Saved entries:
>>>

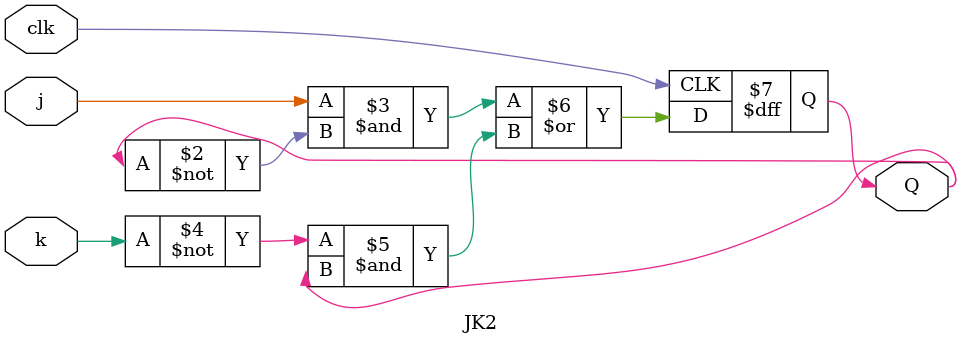
<source format=v>
module JK2 (
    input clk,
    input j,
    input k,
    output reg Q); 
    always@(posedge clk)begin
        Q<=j&~Q|~k&Q;
    end

endmodule

</source>
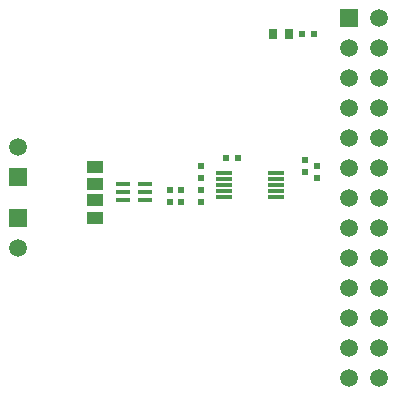
<source format=gbr>
%TF.GenerationSoftware,Altium Limited,Altium Designer,21.2.2 (38)*%
G04 Layer_Color=255*
%FSLAX45Y45*%
%MOMM*%
%TF.SameCoordinates,DC8D9031-FEEE-4EB9-A140-7D2FD38E5C7C*%
%TF.FilePolarity,Positive*%
%TF.FileFunction,Pads,Top*%
%TF.Part,Single*%
G01*
G75*
%TA.AperFunction,SMDPad,CuDef*%
%ADD10R,1.40000X1.10000*%
%ADD11R,0.60000X0.50000*%
%ADD12R,0.50000X0.60000*%
%ADD13R,1.45000X0.30000*%
%ADD14R,0.80000X0.90000*%
G04:AMPARAMS|DCode=15|XSize=1.19mm|YSize=0.4mm|CornerRadius=0.05mm|HoleSize=0mm|Usage=FLASHONLY|Rotation=0.000|XOffset=0mm|YOffset=0mm|HoleType=Round|Shape=RoundedRectangle|*
%AMROUNDEDRECTD15*
21,1,1.19000,0.30000,0,0,0.0*
21,1,1.09000,0.40000,0,0,0.0*
1,1,0.10000,0.54500,-0.15000*
1,1,0.10000,-0.54500,-0.15000*
1,1,0.10000,-0.54500,0.15000*
1,1,0.10000,0.54500,0.15000*
%
%ADD15ROUNDEDRECTD15*%
%TA.AperFunction,ComponentPad*%
%ADD20R,1.50000X1.50000*%
%ADD21C,1.50000*%
D10*
X880000Y1985000D02*
D03*
Y1835000D02*
D03*
X880000Y1555000D02*
D03*
Y1705000D02*
D03*
D11*
X2760000Y1990000D02*
D03*
Y1890000D02*
D03*
X2660000Y2040000D02*
D03*
Y1940000D02*
D03*
X1780000Y1690000D02*
D03*
Y1790000D02*
D03*
Y1990000D02*
D03*
Y1890000D02*
D03*
D12*
X1510000Y1790000D02*
D03*
X1610000D02*
D03*
X1510000Y1690000D02*
D03*
X1610000D02*
D03*
X1990000Y2060000D02*
D03*
X2090000D02*
D03*
X2730000Y3105000D02*
D03*
X2630000D02*
D03*
D13*
X2410000Y1730000D02*
D03*
Y1780000D02*
D03*
Y1830000D02*
D03*
Y1880000D02*
D03*
Y1930000D02*
D03*
X1970000D02*
D03*
Y1880000D02*
D03*
Y1830000D02*
D03*
Y1780000D02*
D03*
Y1730000D02*
D03*
D14*
X2525000Y3105000D02*
D03*
X2385000D02*
D03*
D15*
X1114000Y1835000D02*
D03*
Y1770000D02*
D03*
Y1705000D02*
D03*
X1306000D02*
D03*
Y1770000D02*
D03*
Y1835000D02*
D03*
D20*
X230000Y1554000D02*
D03*
Y1900000D02*
D03*
X3031000Y3247000D02*
D03*
D21*
X230000Y1300000D02*
D03*
Y2154000D02*
D03*
X3285000Y3247000D02*
D03*
X3031000Y2993000D02*
D03*
X3285000D02*
D03*
X3031000Y2739000D02*
D03*
X3285000D02*
D03*
X3031000Y2485000D02*
D03*
X3285000D02*
D03*
X3031000Y2231000D02*
D03*
X3285000D02*
D03*
X3031000Y1977000D02*
D03*
X3285000D02*
D03*
X3031000Y1723000D02*
D03*
X3285000D02*
D03*
X3031000Y1469000D02*
D03*
X3285000D02*
D03*
X3031000Y1215000D02*
D03*
X3285000D02*
D03*
X3031000Y961000D02*
D03*
X3285000D02*
D03*
X3031000Y707000D02*
D03*
X3285000D02*
D03*
X3031000Y453000D02*
D03*
X3285000D02*
D03*
X3031000Y199000D02*
D03*
X3285000D02*
D03*
%TF.MD5,13c55f2b1364bf6456fde948bf2e9547*%
M02*

</source>
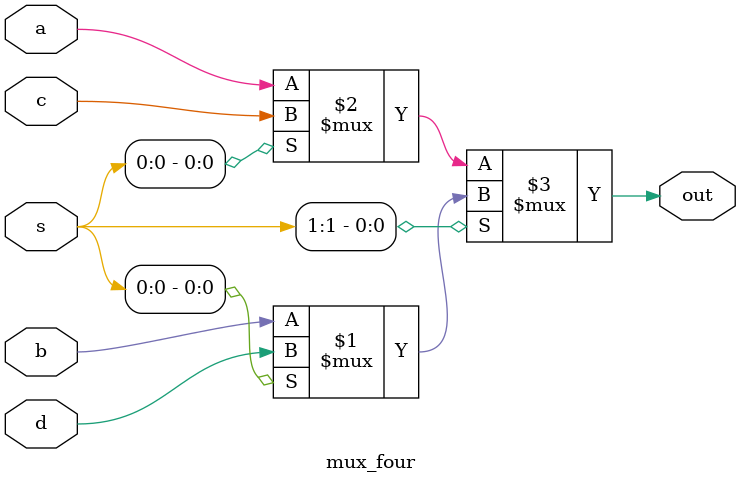
<source format=v>
module mux_four(input a,b,c,d,input [0:1]s,output out);
assign out=s[1]?(s[0]?d:b):(s[0]?c:a);
endmodule

</source>
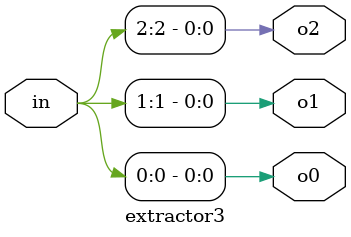
<source format=v>
`timescale 1ns / 1ps
module extractor3(
	in,
	o0,o1,o2
	);
	input [2:0] in;
	output o0;
	output o1;
	output o2;

	assign o0 = in[0];
	assign o1 = in[1];
	assign o2 = in[2];

endmodule


</source>
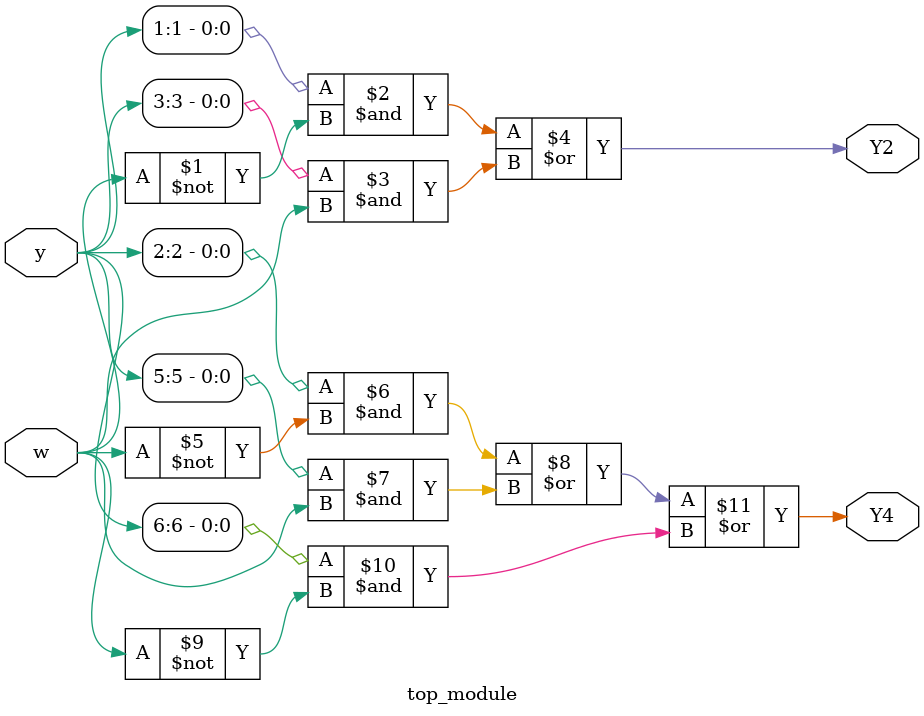
<source format=sv>
module top_module (
    input [6:1] y,
    input w,
    output Y2,
    output Y4
);

// Derive the next-state logic for y[2] and y[4]
assign Y2 = (y[1] & ~w) | (y[3] & w);
assign Y4 = (y[2] & ~w) | (y[5] & w) | (y[6] & ~w);

endmodule

</source>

<<<

The answer consists of the lines above that include the word "input", each copied exactly.

Solved problem:
    input clk,
    input j,
    input k,
module mux_four(input a,b,c,d,input [0:1]s,output out);
	input [2:0] in;
    input [6:1] y,
    input w,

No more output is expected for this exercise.